I also find it fascinating to read them years later and realize how much the past has changed, and keeps changing.

Today, I went to the Depository of All Things Important But Rarely Seen — the closet in the den — and dug around until I found these four scorecards I’d forgotten I had: Shea Stadium in 1985, Busch Stadium in St. Louis in 1994, Jacob’s Field in Cleveland in 1994, and the Metrodome in 1994.


Why I saved them, I don’t know, but each provided a unique snapshot of a moment for which I had no pictures.

July 24, 1985 was a day off for me when I worked in New York. It was a Thursday and the Mets had senior citizen discount day games on Thursdays back then. The scorecard reveals Pete Rose was playing. It was the last season in which he’d appear in more than 100 games. It also reveals the game was pretty dull, since I started sketching Shea Stadium. That must be the “art” Reusse was talking about.


The Twins-Indians game at the Dome in April ’94. The scorecard says I sat in Section 134. Row 1. Seats 3 & 4. Metrodome fans will recognize the location as the Twins bullpen:


The notes in the Coke logos reveal I was much more descriptive than I usually was (click image to enlarge). Kirby Puckett’s hitting streak ended at 22 that day, I noted. But you know what I remember? My son dropping his baseball glove into the Twins’ bullpen. Don’t ask me why. That’s baseball.

This game between the Pirates and Cardinals was my first exposure to St. Louis baseball, a baseball town like no other. The scorecard says I was in town for a conference of investigative reporters. But the scoring stops in the 7th inning.


The game was delayed by rain — lightning really. I was sitting in the last row at the very top of the old Busch Stadium when the lightning bolt hit not far away. The players ran off the field, the 42,000 people scurried for cover. I stayed after thinking, “I can’t think of a better way to go than being hit by lightning at a baseball game.” I should’ve written that down.

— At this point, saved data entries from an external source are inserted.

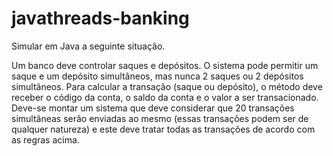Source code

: # javathreads-banking

Simular em Java a seguinte situação.

Um banco deve controlar saques e depósitos. O sistema pode permitir um saque e um depósito simultâneos, mas nunca 2 saques ou 2 depósitos simultâneos. Para calcular a transação (saque ou depósito), o método deve receber o código da conta, o saldo da conta e o valor a ser transacionado. Deve-se montar um sistema que deve considerar que 20 transações simultâneas serão enviadas ao mesmo (essas transações podem ser de qualquer natureza) e este deve tratar todas as transações de acordo com as regras acima.
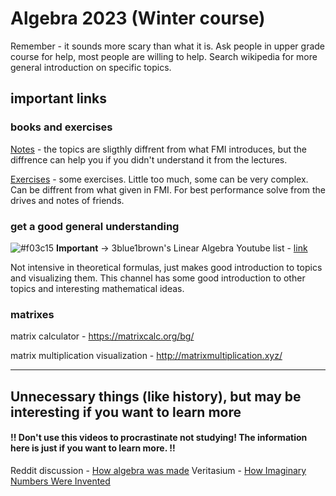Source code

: # Algebra 2023 (Winter course)
Remember - it sounds more scary than what it is. Ask people in upper grade course for help, most people are willing to help.
Search wikipedia for more general introduction on specific topics.
## important links

### books and exercises
[Notes](https://www.book.store.bg/p349034/zapiski-po-algebra-linejna-algebra.html) - the topics are sligthly diffrent from what FMI introduces, but the diffrence can help you if you didn't understand it from the lectures.

[Exercises](https://www.book.store.bg/p288948/zadachi-po-algebra-linejna-algebra.html) - some exercises. Little too much, some can be very complex. Can be diffrent from what given in FMI. For best performance solve from the drives and notes of friends.

### get a good general understanding
![#f03c15](https://placehold.co/15x15/f03c15/f03c15.png) **Important** -> 3blue1brown's Linear Algebra Youtube list - [link](https://www.youtube.com/watch?v=fNk_zzaMoSs&list=PLZHQObOWTQDPD3MizzM2xVFitgF8hE_ab)

Not intensive in theoretical formulas, just makes good introduction to topics and visualizing them.
This channel has some good introduction to other topics and interesting mathematical ideas.

### matrixes
matrix calculator - https://matrixcalc.org/bg/

matrix multiplication visualization - http://matrixmultiplication.xyz/

---
## Unnecessary things (like history), but may be interesting if you want to learn more
#### **!! Don't use this videos to procrastinate not studying! The information here is just if you want to learn more. !!**
Reddit discussion - [How algebra was made](https://www.reddit.com/r/math/comments/lh8pm7/what_is_linear_algebra_actually_used_for_how_did/)
Veritasium - [How Imaginary Numbers Were Invented](https://www.youtube.com/watch?v=cUzklzVXJwo)
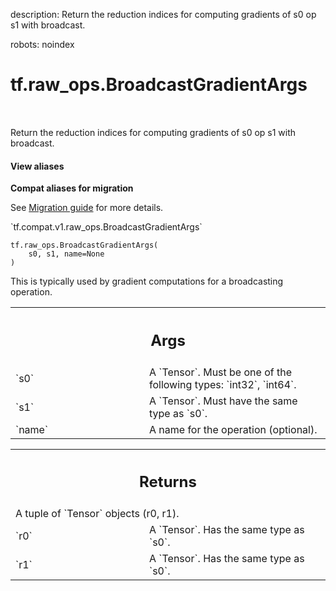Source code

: description: Return the reduction indices for computing gradients of s0 op s1 with broadcast.

robots: noindex

# tf.raw_ops.BroadcastGradientArgs

<!-- Insert buttons and diff -->

<table class="tfo-notebook-buttons tfo-api nocontent" align="left">

</table>



Return the reduction indices for computing gradients of s0 op s1 with broadcast.

<section class="expandable">
  <h4 class="showalways">View aliases</h4>
  <p>
<b>Compat aliases for migration</b>
<p>See
<a href="https://www.tensorflow.org/guide/migrate">Migration guide</a> for
more details.</p>
<p>`tf.compat.v1.raw_ops.BroadcastGradientArgs`</p>
</p>
</section>

<pre class="devsite-click-to-copy prettyprint lang-py tfo-signature-link">
<code>tf.raw_ops.BroadcastGradientArgs(
    s0, s1, name=None
)
</code></pre>



<!-- Placeholder for "Used in" -->

This is typically used by gradient computations for a broadcasting operation.

<!-- Tabular view -->
 <table class="responsive fixed orange">
<colgroup><col width="214px"><col></colgroup>
<tr><th colspan="2"><h2 class="add-link">Args</h2></th></tr>

<tr>
<td>
`s0`
</td>
<td>
A `Tensor`. Must be one of the following types: `int32`, `int64`.
</td>
</tr><tr>
<td>
`s1`
</td>
<td>
A `Tensor`. Must have the same type as `s0`.
</td>
</tr><tr>
<td>
`name`
</td>
<td>
A name for the operation (optional).
</td>
</tr>
</table>



<!-- Tabular view -->
 <table class="responsive fixed orange">
<colgroup><col width="214px"><col></colgroup>
<tr><th colspan="2"><h2 class="add-link">Returns</h2></th></tr>
<tr class="alt">
<td colspan="2">
A tuple of `Tensor` objects (r0, r1).
</td>
</tr>
<tr>
<td>
`r0`
</td>
<td>
A `Tensor`. Has the same type as `s0`.
</td>
</tr><tr>
<td>
`r1`
</td>
<td>
A `Tensor`. Has the same type as `s0`.
</td>
</tr>
</table>

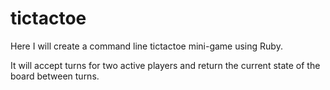 # tictactoe

Here I will create a command line tictactoe mini-game using Ruby.

It will accept turns for two active players and return the current state of the board between turns.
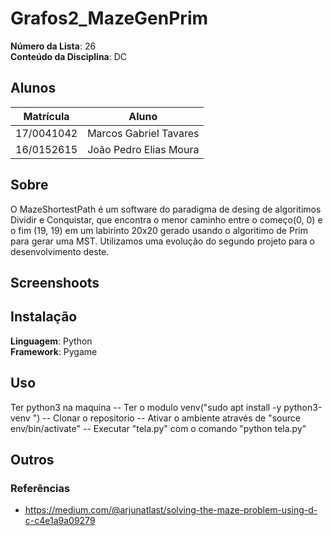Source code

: # Grafos2_MazeGenPrim


**Número da Lista**: 26<br>
**Conteúdo da Disciplina**: DC<br>

## Alunos
|Matrícula | Aluno |
| -- | -- |
| 17/0041042  |  Marcos Gabriel Tavares |
| 16/0152615  |  João Pedro Elias Moura |

## Sobre 
O MazeShortestPath é um software do paradigma de desing de algoritimos Dividir e Conquistar, que encontra o menor caminho entre o começo(0, 0) e o fim (19, 19) em um labirinto 20x20 gerado usando o algoritimo de Prim para gerar uma MST. Utilizamos uma evolução do segundo projeto para o desenvolvimento deste. 

## Screenshoots

## Instalação 
**Linguagem**: Python<br>
**Framework**: Pygame<br>

## Uso 
Ter python3 na maquina
-- Ter o modulo venv("sudo apt install -y python3-venv
")
-- Clonar o repositorio
-- Ativar o ambiente através de "source env/bin/activate"
-- Executar "tela.py" com o comando "python tela.py"

## Outros 
### Referências
- <https://medium.com/@arjunatlast/solving-the-maze-problem-using-d-c-c4e1a9a09279>




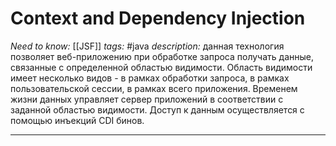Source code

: # Context and Dependency Injection
*Need to know:* [[JSF]]
*tags:* #java 
*description:* данная технология позволяет веб-приложению при обработке запроса получать данные, связанные с определенной областью видимости. Область видимости имеет несколько видов - в рамках обработки запроса, в рамках пользовательской сессии, в рамках всего приложения. Временем жизни данных управляет сервер приложений в соответствии с заданной областью видимости. Доступ к данным осуществляется с помощью инъекций CDI бинов.

---
## 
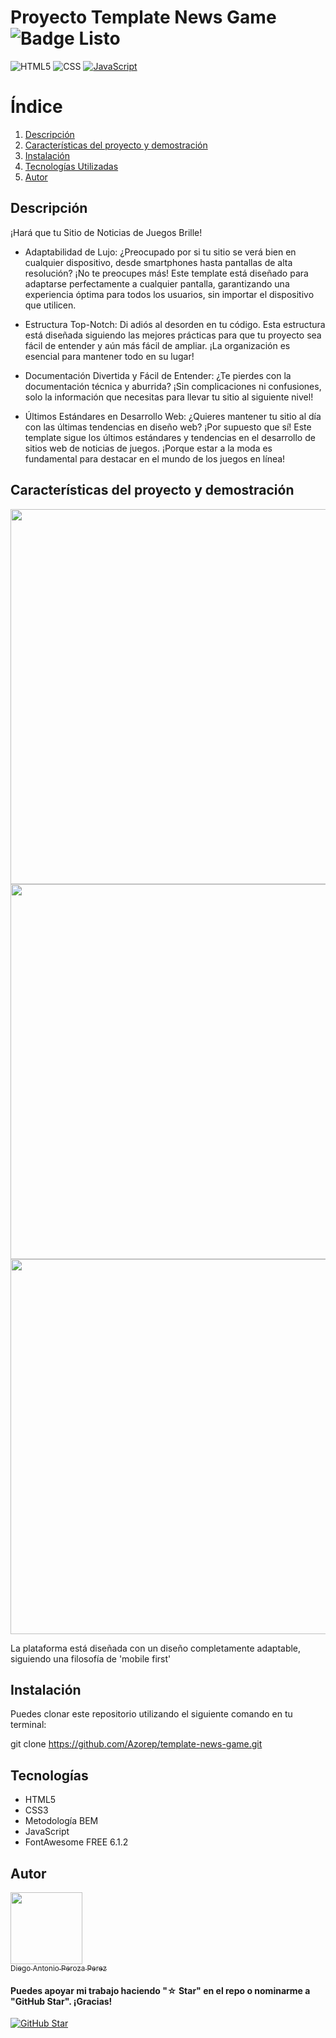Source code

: # Proyecto Template News Game ![Badge Listo](https://img.shields.io/badge/STATUS-LISTO-brightgreen)
![HTML5](https://img.shields.io/badge/HTML5-E34F26?style=for-the-badge&logo=html5&logoColor=white)
![CSS](https://img.shields.io/badge/CSS-1572B6?style=for-the-badge&logo=css3&logoColor=white)
[![JavaScript](https://img.shields.io/badge/JavaScript-F7DF1E?style=for-the-badge&logo=javascript&logoColor=white&labelColor=101010)]()

# Índice

1. [Descripción](#descripción)
2. [Características del proyecto y demostración](#características-del-proyecto-y-demostración)
3. [Instalación](#instalación)
4. [Tecnologías Utilizadas](#tecnologías)
5. [Autor](#autor)

## Descripción

¡Hará que tu Sitio de Noticias de Juegos Brille!

- Adaptabilidad de Lujo: ¿Preocupado por si tu sitio se verá bien en cualquier dispositivo, desde smartphones hasta pantallas de alta resolución? ¡No te preocupes más! Este template está diseñado para adaptarse perfectamente a cualquier pantalla, garantizando una experiencia óptima para todos los usuarios, sin importar el dispositivo que utilicen.

- Estructura Top-Notch: Di adiós al desorden en tu código. Esta estructura está diseñada siguiendo las mejores prácticas para que tu proyecto sea fácil de entender y aún más fácil de ampliar. ¡La organización es esencial para mantener todo en su lugar!

- Documentación Divertida y Fácil de Entender: ¿Te pierdes con la documentación técnica y aburrida? ¡Sin complicaciones ni confusiones, solo la información que necesitas para llevar tu sitio al siguiente nivel!

- Últimos Estándares en Desarrollo Web: ¿Quieres mantener tu sitio al día con las últimas tendencias en diseño web? ¡Por supuesto que sí! Este template sigue los últimos estándares y tendencias en el desarrollo de sitios web de noticias de juegos. ¡Porque estar a la moda es fundamental para destacar en el mundo de los juegos en línea!



## Características del proyecto y demostración

<img src="https://i.imgur.com/R27UiLN.gif" width="600">

<img src="https://i.imgur.com/CFdMHTK.gif" width="600">

<img src="https://i.imgur.com/avuHx1U.gif" width="600">

La plataforma está diseñada con un diseño completamente adaptable, siguiendo una filosofía de 'mobile first'

## Instalación

Puedes clonar este repositorio utilizando el siguiente comando en tu terminal:

git clone https://github.com/Azorep/template-news-game.git

## Tecnologías 

- HTML5  
- CSS3
- Metodología BEM
- JavaScript
- FontAwesome FREE 6.1.2

## Autor

[<img src="https://avatars.githubusercontent.com/u/39504496?v=4" width=115><br><sub>Diego Antonio Peroza Perez</sub>](https://github.com/Azorep) 

#### Puedes apoyar mi trabajo haciendo "☆ Star" en el repo o nominarme a "GitHub Star". ¡Gracias!

[![GitHub Star](https://img.shields.io/badge/GitHub-Nominar_a_star-yellow?style=for-the-badge&logo=github&logoColor=white&labelColor=101010)](https://stars.github.com/nominate/)
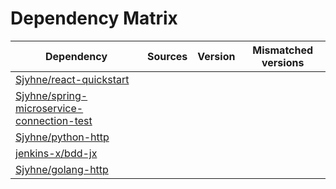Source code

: # Dependency Matrix

Dependency | Sources | Version | Mismatched versions
---------- | ------- | ------- | -------------------
[Sjyhne/react-quickstart](https://github.com/Sjyhne/react-quickstart.git) |  | []() | 
[Sjyhne/spring-microservice-connection-test](https://github.com/Sjyhne/spring-microservice-connection-test.git) |  | []() | 
[Sjyhne/python-http](https://github.com/Sjyhne/python-http.git) |  | []() | 
[jenkins-x/bdd-jx](https://github.com/jenkins-x/bdd-jx.git) |  | []() | 
[Sjyhne/golang-http](https://github.com/Sjyhne/golang-http.git) |  | []() | 
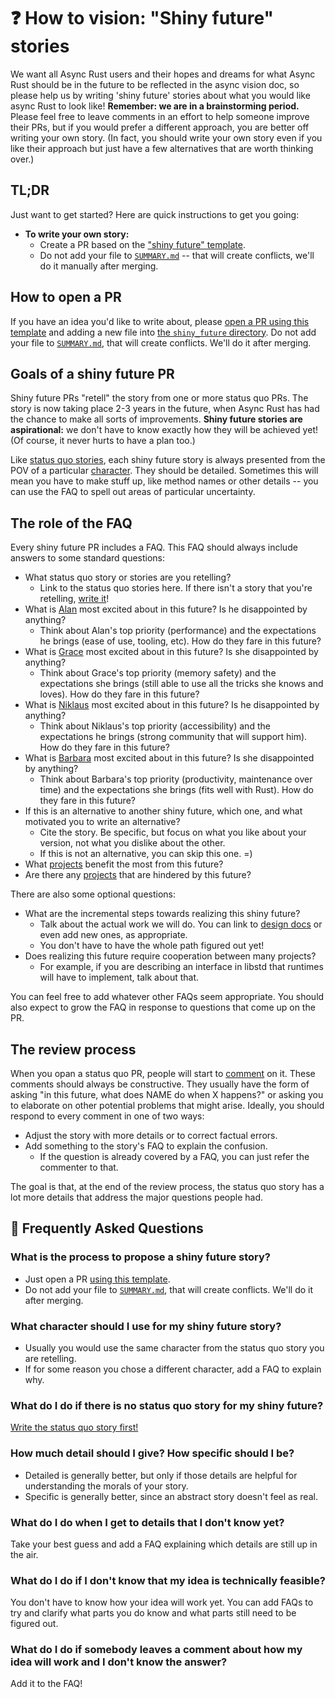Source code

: # ❓ How to vision: "Shiny future" stories

We want all Async Rust users and their hopes and dreams for what Async Rust should be in the future to be reflected in the async vision doc, so please help us by writing 'shiny future' stories about what you would like async Rust to look like! **Remember: we are in a brainstorming period.** Please feel free to leave comments in an effort to help someone improve their PRs, but if you would prefer a different approach, you are better off writing your own story. (In fact, you should write your own story even if you like their approach but just have a few alternatives that are worth thinking over.)

[character]: ../characters.md
[comment]: ./comment.md
[status quo stories]: ./status_quo.md
[Alan]: ../characters/alan.md
[Grace]: ../characters/grace.md
[Niklaus]: ../characters/niklaus.md
[Barbara]: ../characters/barbara.md
[projects]: ../projects.md

## TL;DR

Just want to get started? Here are quick instructions to get you going:

* **To write your own story:**
    * Create a PR based on the ["shiny future" template][template]. 
    * Do not add your file to [`SUMMARY.md`] -- that will create conflicts, we'll do it manually after merging.

## How to open a PR

If you have an idea you'd like to write about, please [open a PR using this template][template] and adding a new file into [the `shiny_future` directory][sfd]. Do not add your file to [`SUMMARY.md`], that will create conflicts. We'll do it after merging.

## Goals of a shiny future PR

Shiny future PRs "retell" the story from one or more status quo PRs. The story is now taking place 2-3 years in the future, when Async Rust has had the chance to make all sorts of improvements. **Shiny future stories are aspirational:** we don't have to know exactly how they will be achieved yet! (Of course, it never hurts to have a plan too.)

Like [status quo stories], each shiny future story is always presented from the POV of a particular [character]. They should be detailed. Sometimes this will mean you have to make stuff up, like method names or other details -- you can use the FAQ to spell out areas of particular uncertainty.

## The role of the FAQ

Every shiny future PR includes a FAQ. This FAQ should always include answers to some standard questions:

* What status quo story or stories are you retelling?
    * Link to the status quo stories here. If there isn't a story that you're retelling, [write it](./status_quo.md)!
* What is [Alan] most excited about in this future? Is he disappointed by anything?
    * Think about Alan's top priority (performance) and the expectations he brings (ease of use, tooling, etc). How do they fare in this future?
* What is [Grace] most excited about in this future? Is she disappointed by anything?
    * Think about Grace's top priority (memory safety) and the expectations she brings (still able to use all the tricks she knows and loves). How do they fare in this future?
* What is [Niklaus] most excited about in this future? Is he disappointed by anything?
    * Think about Niklaus's top priority (accessibility) and the expectations he brings (strong community that will support him). How do they fare in this future?
* What is [Barbara] most excited about in this future? Is she disappointed by anything?
    * Think about Barbara's top priority (productivity, maintenance over time) and the expectations she brings (fits well with Rust). How do they fare in this future?
* If this is an alternative to another shiny future, which one, and what motivated you to write an alternative?
    * Cite the story. Be specific, but focus on what you like about your version, not what you dislike about the other.
    * If this is not an alternative, you can skip this one. =)
* What [projects] benefit the most from this future?
* Are there any [projects] that are hindered by this future?

There are also some optional questions:

* What are the incremental steps towards realizing this shiny future?
    * Talk about the actual work we will do. You can link to [design docs](../design_docs.md) or even add new ones, as appropriate.
    * You don't have to have the whole path figured out yet!
* Does realizing this future require cooperation between many projects?
    * For example, if you are describing an interface in libstd that runtimes will have to implement, talk about that.

You can feel free to add whatever other FAQs seem appropriate. You should also expect to grow the FAQ in response to questions that come up on the PR.

## The review process

When you opan a status quo PR, people will start to [comment] on it. These comments should always be constructive. They usually have the form of asking "in this future, what does NAME do when X happens?" or asking you to elaborate on other potential problems that might arise. Ideally, you should respond to every comment in one of two ways:

* Adjust the story with more details or to correct factual errors.
* Add something to the story's FAQ to explain the confusion.
    * If the question is already covered by a FAQ, you can just refer the commenter to that.

The goal is that, at the end of the review process, the status quo story has a lot more details that address the major questions people had.

## 🤔 Frequently Asked Questions

### **What is the process to propose a shiny future story?**
* Just open a PR [using this template][template].
* Do not add your file to [`SUMMARY.md`], that will create conflicts. We'll do it after merging.

### **What character should I use for my shiny future story?**
* Usually you would use the same character from the status quo story you are retelling.
* If for some reason you chose a different character, add a FAQ to explain why.

### **What do I do if there is no status quo story for my shiny future?**
[Write the status quo story first!](./status_quo.md)

### **How much detail should I give? How specific should I be?**
* Detailed is generally better, but only if those details are helpful for understanding the morals of your story.
* Specific is generally better, since an abstract story doesn't feel as real.

### **What do I do when I get to details that I don't know yet?**
Take your best guess and add a FAQ explaining which details are still up in the air.

### **What do I do if I don't know that my idea is technically feasible?**
You don't have to know how your idea will work yet. You can add FAQs to try and clarify what parts you do know and what parts still need to be figured out.

### **What do I do if somebody leaves a comment about how my idea will work and I don't know the answer?**
Add it to the FAQ!

[template]: https://github.com/rust-lang/wg-async-foundations/tree/master/src/vision/shiny_future/template.md
[sfd]: https://github.com/rust-lang/wg-async-foundations/tree/master/src/vision/shiny_future
[`SUMMARY.md`]: https://github.com/rust-lang/wg-async-foundations/blob/master/src/SUMMARY.md
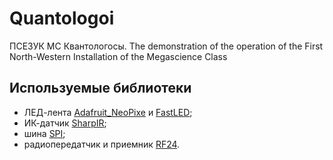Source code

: # Quantologoi
ПСЕЗУК МС Квантологосы. The demonstration of the operation of the First North-Western Installation of the Megascience Class


## Используемые библиотеки

- ЛЕД-лента [Adafruit_NeoPixe](https://github.com/adafruit/Adafruit_NeoPixel) и [FastLED](https://github.com/FastLED/FastLED);
- ИК-датчик [SharpIR](https://github.com/guillaume-rico/SharpIR);
- шина [SPI](https://github.com/PaulStoffregen/SPI);
- радиопередатчик и приемник [RF24](https://github.com/maniacbug/RF24).
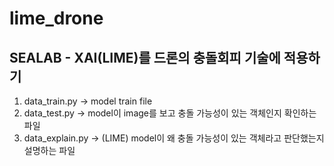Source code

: # lime_drone
SEALAB - XAI(LIME)를 드론의 충돌회피 기술에 적용하기
-
1. data_train.py -> model train file
2. data_test.py -> model이 image를 보고 충돌 가능성이 있는 객체인지 확인하는 파일
3. data_explain.py -> (LIME) model이 왜 충돌 가능성이 있는 객체라고 판단했는지 설명하는 파일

And this one from Jacob’s Field brought back particular memories. We had moved to Minnesota just two years earlier and we were driving back to Massachusetts, stopping first to see the new ballpark in Cleveland and meet other fans I’d met online (this was the early days of the web). I wrote that we sat in Section 255 Row U, Seats 1-4, a skyview spot to watch the ascension of one franchise, and the pitiful decline of another.


A few weeks after this game, baseball went on strike and the season was never completed.

But there was something more significant to this game. It was the last time I ever bought a scorecard and kept score at a baseball game.